İnsanlar bazen “Sıkıcı sevişmeler mi yaşacağız?” diye soruyor. Zi- hin-beden-duygu bir arada olduğunda her zaman andasın ve bunun sıkıcı olmasının ihtimali yok. Onun içinde her türlü renk var.

Şehvet duygusuna giren kişi, ulaşabileceği en üst potansiyele çıkmayıp kendini açıklıkla, dürüstlükle ortaya koyması kesiyor, kendini azımsıyor. Bolluğu engellediği nokta da bu.

6. KIZGINLIK

Doğal duygulardan biri olan kızgınlık. Negatif duyguların başında gelmesinin sebebi de delilik gibi olması, kızgın insanın kafasının düzgün çalışmaması. Aslında tutkuyla aynı yeri, aynı çakrayı  kullanıyor.

Ne oluyor da tutku, kızgınlığa dönüşüyor?

Ateşle, ocağın üzerinde yemek de pişirebilirsin, evi de yakabilirsin. Ateşimi doğru kullanırsam hayatta lezzetlendiremeyceğim, pişiremeyeceğim hiçbir şey yok. Yanlış kullanırsam da çok ciddi zararlar verebilirim. O yüzden ateşi kullanmayı öğrendiğim gibi kendi ateşimi kullanmayı  da öğrenmem lazım.
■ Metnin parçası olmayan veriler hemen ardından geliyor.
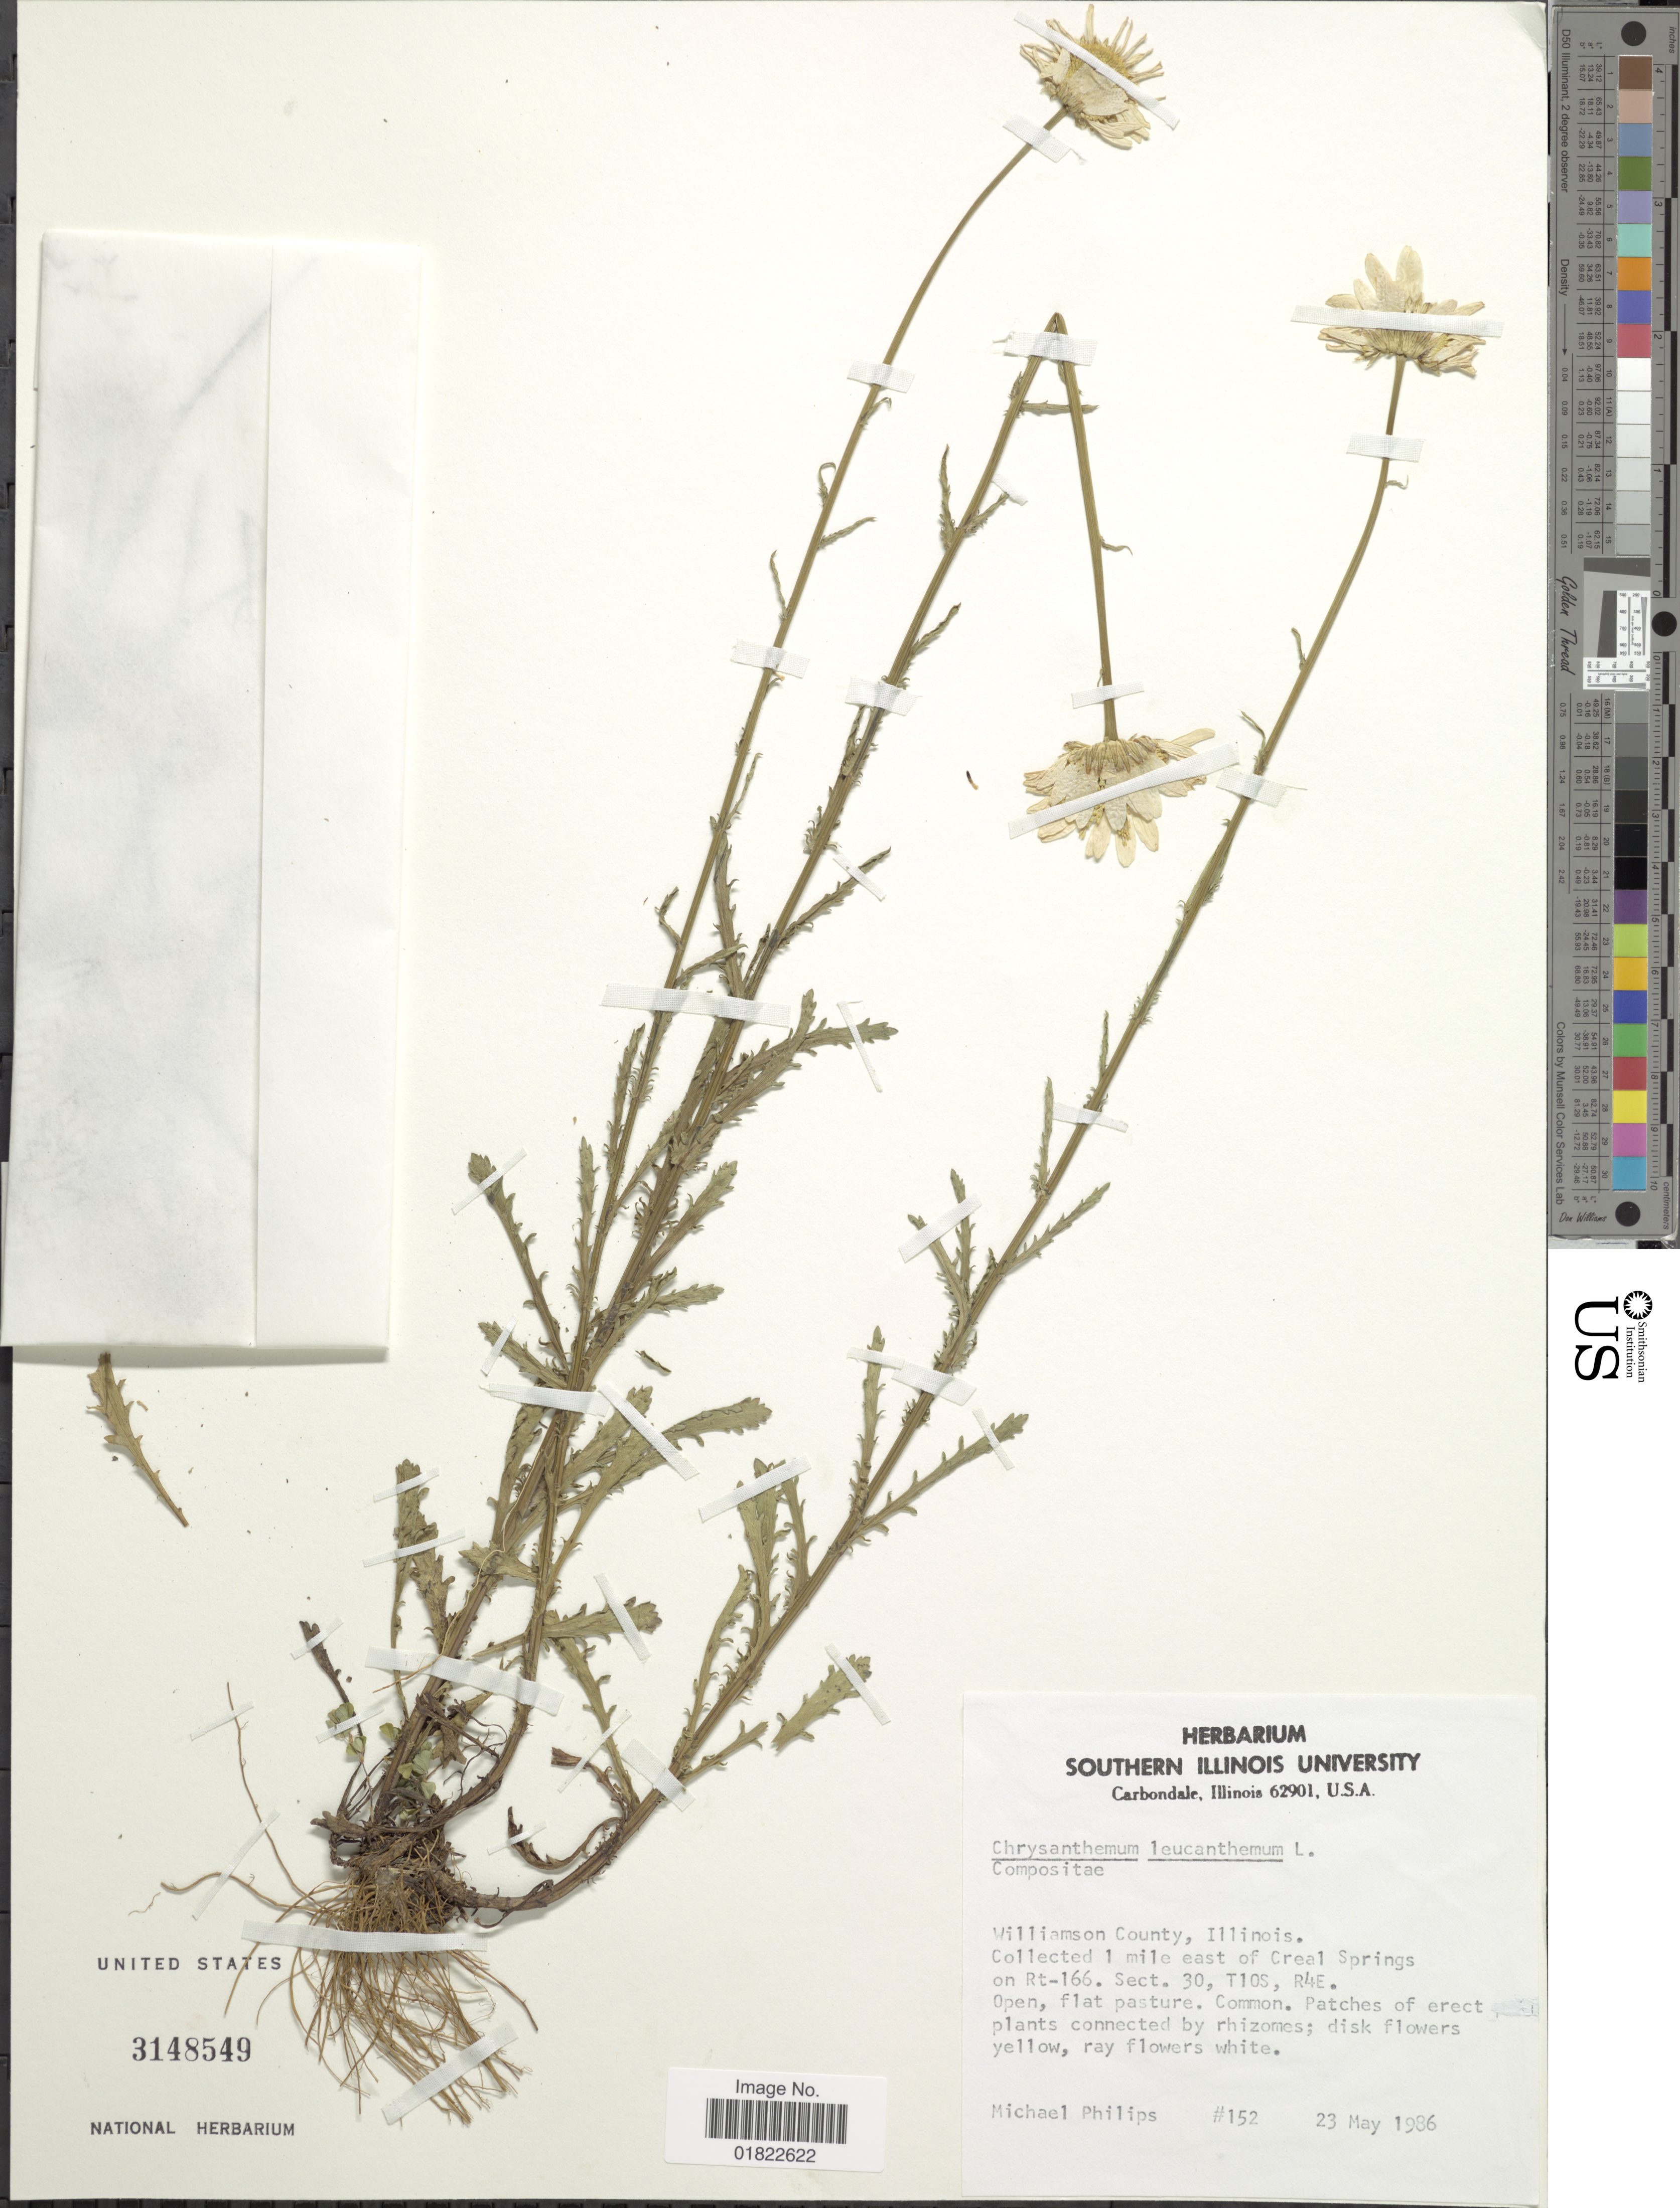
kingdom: Plantae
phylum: Tracheophyta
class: Magnoliopsida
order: Asterales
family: Asteraceae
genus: Leucanthemum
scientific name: Leucanthemum vulgare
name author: Lam.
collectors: M. Philips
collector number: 152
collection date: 1986-05-23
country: United States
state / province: Illinois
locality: Williamson County, Illinois. Collected 1 miles east of Creal Springs on Rt-166. Sect. 30, T10S, R4E.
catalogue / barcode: US 3148549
“Ne oluyor da kızıyorum?” diye baktığımızda genelde altta kendimize dair negatif bir kalıp buluyoruz. Eğer, bunu bir saygısızlık olarak gördüğün ortamdan geliyorsan çocuğun senin karşında bacak bacak üstüne attı diye delirebilirsin. Ama bambaşka bir kültürden geliyorsan, çocuğunun rahatı senin için önemliyse o hareket aynı olmasına karşın sana iyi hissettirebilir.

Önüne biri arabayı kırdı diye delirip beyzbol sopası ile yandaki arabaya girebilirsin ya da sokakta herhangi bir sebeple arabayı düzgün kullanmayan birine yol vermeyi seçebilirsin. Adamın ya da kadının acil işi olabilir, kalp krizi geçiriyor olabilir, bir yere yetişmeye çalışıyor olabilir, başka bir kültürden geliyor olabilir…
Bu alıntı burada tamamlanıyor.